- Problem to solve
Please extend the talk below on Baker Street Irregulars with Washington ties, starting right after its final sentence.

- Text block
Some of them lived in Washington, and some came to visit.

I want to tell you about six of them tonight.

 

Felix Morley was the first, and of the six of them, had the most to do with Washington, for the most time. The Baker Street Irregulars were founded by Christopher Morley, of course — eldest of three brothers, graduates of Haverford College in Pennsylvania or Johns Hopkins University in Baltimore, both where their father taught mathematics, then all three Rhodes Scholars at Oxford (a record to this day), and finally all Baker Street Irregulars.


Felix was the next oldest of the three brothers — “the Second Garrideb,” his brother Chris sometimes called him — and his birthday was January 6th. He became “The Second Stain” in the BSI, after a talk he gave about Sherlock Holmes and foreign policy complications at the BSI annual dinner in 1940, one later published in Edgar W. Smith’s 1944 anthology of Writings About the Writings, Profile by Gaslight.


And Felix, a foreign policy expert himself, had a very   distinguished career in political affairs and journalism. After having been a reporter at the League of Nations in Geneva, and then in China in the 1920s, he came to Washington, earned a doctorate in international affairs, served as president of the Brookings Institution in the early 1930s, and then became editor of the Washington Post for the remainder of the decade, winning a Pulitzer Prize for editorial writing.


In 1940 he answered a call from Haverford College, and served as its president during World War II. But after the war he returned to Washington, and lived on Wetherill Place off Ward Circle while working as a news commentator for NBC radio. Chris Morley once told Edgar Smith that he got his news from Elmer Davis and from Felix. If so, he received two very different pitches. Elmer Davis was a Democrat, albeit a cynical one who once described Franklin Roosevelt as the kind of man who thought the shortest line between two points was a corkscrew. Felix Morley was a traditional Republican, for most of the 1930s and ’40s a Robert Taft conservative with a pronounced isolationist streak. In the 1950s and ’60s, though, after becoming president of the American Enterprise Institute, and moving it from New York to Washington, he leaned more in a libertarian direction. After retiring, he lived the rest of his life on Gibson Island near Annapolis, writing works of political philosophy and his autobiography For the Record. Felix Morley died in 1981.

- Entries provided
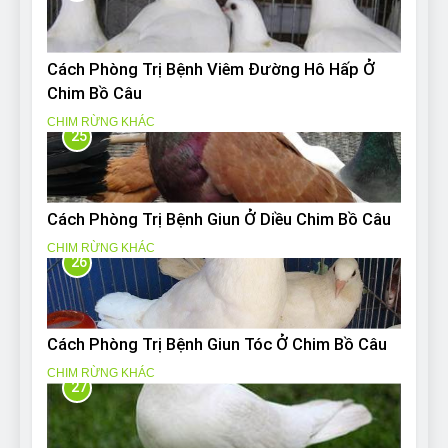
Cách Phòng Trị Bệnh Viêm Đường Hô Hấp Ở
Chim Bồ Câu
CHIM RỪNG KHÁC
25
Cách Phòng Trị Bệnh Giun Ở Diều Chim Bồ Câu
CHIM RỪNG KHÁC
26
Cách Phòng Trị Bệnh Giun Tóc Ở Chim Bồ Câu
CHIM RỪNG KHÁC
27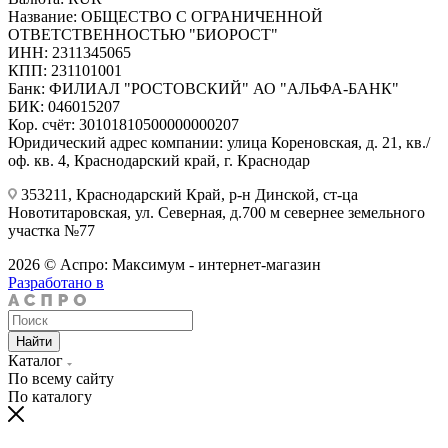
Название: ОБЩЕСТВО С ОГРАНИЧЕННОЙ
ОТВЕТСТВЕННОСТЬЮ "БИОРОСТ"
ИНН: 2311345065
КПП: 231101001
Банк: ФИЛИАЛ "РОСТОВСКИЙ" АО "АЛЬФА-БАНК"
БИК: 046015207
Кор. счёт: 30101810500000000207
Юридический адрес компании: улица Кореновская, д. 21, кв./
оф. кв. 4, Краснодарский край, г. Краснодар
353211, Краснодарский Край, р-н Динской, ст-ца
Новотитаровская, ул. Северная, д.700 м севернее земельного
участка №77
2026 © Аспро: Максимум - интернет-магазин
Разработано в
Найти
Каталог
По всему сайту
По каталогу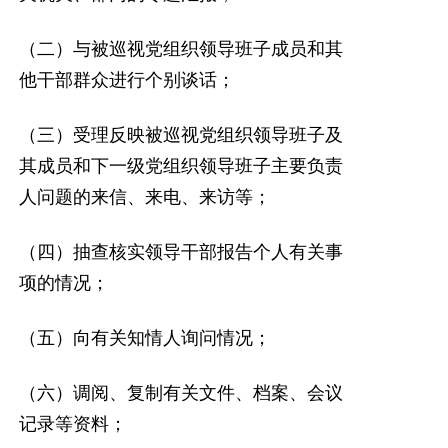
（二）与被巡视党组织领导班子成员和其
他干部群众进行个别谈话；
（三）受理反映被巡视党组织领导班子及
其成员和下一级党组织领导班子主要负责
人问题的来信、来电、来访等；
（四）抽查核实领导干部报告个人有关事
项的情况；
（五）向有关知情人询问情况；
（六）调阅、复制有关文件、档案、会议
记录等资料；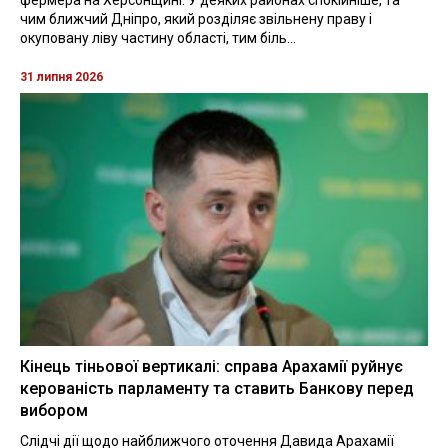
чим ближчий Дніпро, який розділяє звільнену праву і
окуповану ліву частину області, тим біль...
31 липня 2026
Кінець тіньової вертикалі: справа Арахамії руйнує
керованість парламенту та ставить Банкову перед
вибором
Слідчі дії щодо найближчого оточення Давида Арахамії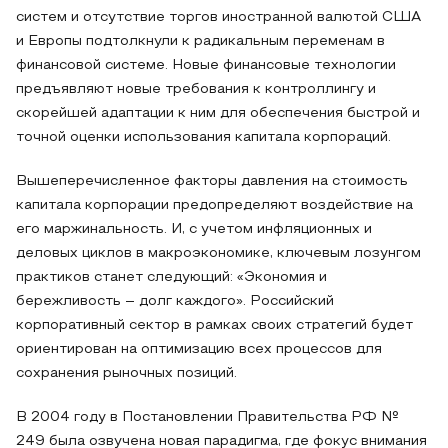
систем и отсутствие торгов иностранной валютой США
и Европы подтолкнули к радикальным переменам в
финансовой системе. Новые финансовые технологии
предъявляют новые требования к контроллингу и
скорейшей адаптации к ним для обеспечения быстрой и
точной оценки использования капитала корпораций.
Вышеперечисленное факторы давления на стоимость
капитала корпорации предопределяют воздействие на
его маржинальность. И, с учетом инфляционных и
деловых циклов в макроэкономике, ключевым лозунгом
практиков станет следующий: «Экономия и
бережливость – долг каждого». Российский
корпоративный сектор в рамках своих стратегий будет
ориентирован на оптимизацию всех процессов для
сохранения рыночных позиций.
В 2004 году в Постановлении Правительства РФ №
249 была озвучена новая парадигма, где фокус внимания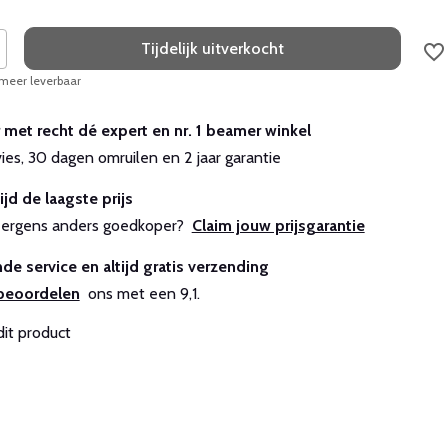
Tijdelijk uitverkocht
 meer leverbaar
r met recht dé expert en nr. 1 beamer winkel
vies, 30 dagen omruilen en 2 jaar garantie
ijd de laagste prijs
js ergens anders goedkoper?
Claim jouw prijsgarantie
de service en altijd gratis verzending
beoordelen
ons met een 9,1.
dit product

- Exercise result
 

Elmer Davis also had close ties to Christopher Morley, from the time they were Rhodes Scholars at Oxford together in 1911. Davis came from a small town in Indiana, but after his education, and some teaching of Latin in his hometown where his mother was a high school teacher, he went to New York to work for the Times, and spent ten years there as a reporter and then an editorial writer. He quit the newspaper to write freelance, both fiction and non-fiction magazine articles and books, doing so with fair success from 1925 on. Some light-hearted stories and novels of his were turned into movies, like his 1926 tale of speakeasy life Friends of Mr. Sweeney.


But when Hitler came to power in Germany, and Europe started sliding toward war again, Davis’s mood grew somber. Starting in 1936, he wrote a widely-noticed series of articles about the emerging crisis for Harper’s Magazine, assessing Hitler’s remilitarization of the Rhineland, the Munich Crisis, Hitler’s demands upon Poland, and the outbreak of war in September 1939. That was preceded by the Nazi-Soviet Pact in August which made it possible for Hitler to go to war, and with CBS’s Radio’s great newsman H. V. Kaltenborn away at the time, Davis was asked to fill in for him. It became a permanent appointment, Kaltenborn getting a new assignment and Davis becoming CBS’s principal nightly news commentator for the next two years.


All this time, Davis had been a close friend of Chris Morley’s, and part of his Three Hours for Lunch Club in the early 1930s. A Sherlock Holmes devotee since childhood — the generation, he once said, that witnessed the Return of Sherlock Holmes — he was a charter member of the BSI when it was founded in January 1934. Even before that, Davis was who Morley chose to review Vincent Starrett’s The Private Life of Sherlock Holmes for the Saturday Review of Literature; and Davis followed the BSI’s founding event with a whimsical Constitution & Buy Laws for it that Morley published in his Saturday Review in February ’34.


When Davis took the CBS job, though, his broadcast hour meant that he arrived late at BSI annual dinners in January; and after 1942’s he couldn’t at all, for the duration of the war. When Pearl Harbor brought America into the war, Davis felt, and said so publicly, that the Government here in Washington was managing war news badly; and to his dismay, FDR not only agreed, but in July 1942 added an Office of War Information to the bureaucracy, and appointed Elmer Davis its director.


For the rest of the war, and the rest of his life, he lived in a big comfortable apartment at 1661 Crescent Place, off 16th Street. OWI was a thankless job involving constant wrangling with the Army, the Navy, and the Censorship Office, frequent rivalry with the Office of Strategic Services over their disparate propaganda roles in the war, ceaseless bickering from Congress, and little support or even decisions one way or the other from FDR. But Davis fought tirelessly for the right of the American people to know as much as possible about how the war was going.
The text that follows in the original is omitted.